MJB, Caucasian, male, 31, tattooist, was admitted in our emergency room (ER) with complaint of prolonged atypical chest pain in August 23-2008 19:30 P.M.
Pathological personal antecedents: carrier of polycystic kidney disease (PKD) and hypertension (using captopril 25mg (3x/day) and hydrochlorothiazide 25mg (1 tablet daily)).
He does not refer syncope, sudden cardiac death (SCD) and heart failure (HF).
Negative familial background for syncope or SCD in firth degree relatives
Physical examination: lucid, BP = 140/100 mmHg, bradycardic (heart rate 40 bpm) regular with hyperphonetic 2nd heart sound A2.
Laboratory: Normal biomarkers and electrolytes.

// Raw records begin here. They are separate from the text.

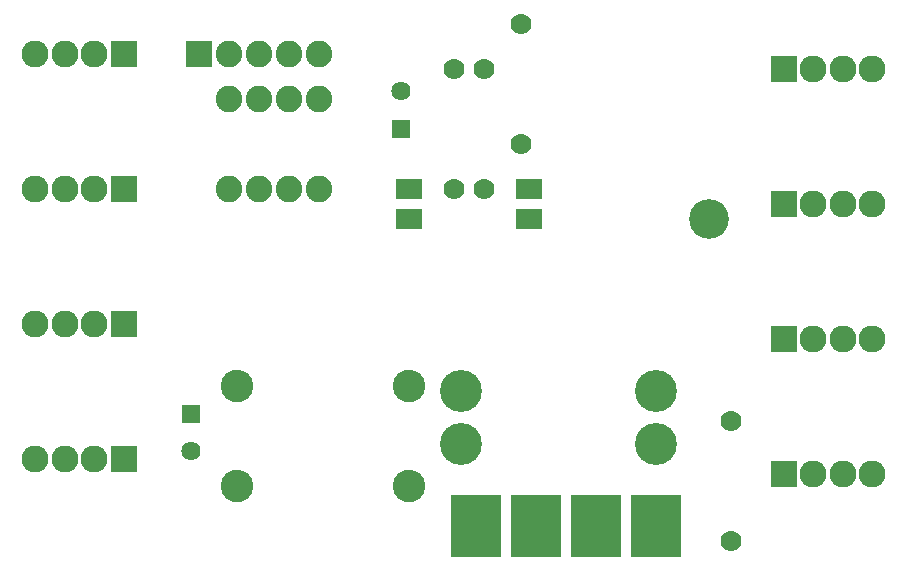
<source format=gbr>
G04 EasyPC Gerber Version 20.0.2 Build 4112 *
G04 #@! TF.Part,Single*
G04 #@! TF.FileFunction,Soldermask,Bot *
%FSLAX35Y35*%
%MOIN*%
G04 #@! TA.AperFunction,SMDPad*
%ADD128R,0.16748X0.20685*%
G04 #@! TA.AperFunction,ComponentPad*
%ADD118R,0.06400X0.06400*%
%ADD124R,0.08874X0.08874*%
%ADD121R,0.09000X0.09000*%
%ADD119C,0.06400*%
G04 #@! TD.AperFunction*
%ADD27C,0.07000*%
G04 #@! TA.AperFunction,ComponentPad*
%ADD123C,0.08874*%
%ADD122C,0.09000*%
%ADD117C,0.10843*%
G04 #@! TA.AperFunction,WasherPad*
%ADD116C,0.13205*%
G04 #@! TA.AperFunction,ComponentPad*
%ADD126C,0.13992*%
G04 #@! TA.AperFunction,SMDPad*
%ADD129R,0.09000X0.07000*%
X0Y0D02*
D02*
D27*
X150256Y127750D03*
Y167750D03*
X160256Y127750D03*
Y167750D03*
X172756Y142750D03*
Y182750D03*
X242756Y10250D03*
Y50250D03*
D02*
D116*
X235256Y117750D03*
D02*
D117*
X78169Y28695D03*
Y62159D03*
X135256Y28695D03*
Y62159D03*
D02*
D118*
X62756Y52750D03*
X132756Y147750D03*
D02*
D119*
X62756Y40250D03*
X132756Y160250D03*
D02*
D121*
X40256Y37750D03*
Y82750D03*
Y127750D03*
Y172750D03*
X260256Y32750D03*
Y77750D03*
Y122750D03*
Y167750D03*
D02*
D122*
X10728Y37750D03*
Y82750D03*
Y127750D03*
Y172750D03*
X20571Y37750D03*
Y82750D03*
Y127750D03*
Y172750D03*
X30413Y37750D03*
Y82750D03*
Y127750D03*
Y172750D03*
X270098Y32750D03*
Y77750D03*
Y122750D03*
Y167750D03*
X279941Y32750D03*
Y77750D03*
Y122750D03*
Y167750D03*
X289783Y32750D03*
Y77750D03*
Y122750D03*
Y167750D03*
D02*
D123*
X75222Y127750D03*
Y157750D03*
X75256Y172750D03*
X85222Y127750D03*
Y157750D03*
X85256Y172750D03*
X95222Y127750D03*
Y157750D03*
X95256Y172750D03*
X105222Y127750D03*
Y157750D03*
X105256Y172750D03*
D02*
D124*
X65256D03*
D02*
D126*
X152717Y60250D03*
X152756Y42750D03*
X217756Y60250D03*
X217795Y42750D03*
D02*
D128*
X157756Y15250D03*
X177756D03*
X197756D03*
X217756D03*
D02*
D129*
X135256Y117750D03*
Y127750D03*
X175256Y117750D03*
Y127750D03*
X0Y0D02*
M02*

</source>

Normal coronary angiography (unfortunately, the picture was interpreted erroneously as acute coronary syndrome (ACS). Electrophysiological Study (EPS) with Programmed Ventricular Stimulation (PVS) or Programmed Electrical Stimulation (PES) conducted to polymorphic VT that degenerated into VF.
Implanted Implantable Cardioverter Defibrillator (ICD) was indicated following the last guidelines (Class IIb indication) (Priori 2013).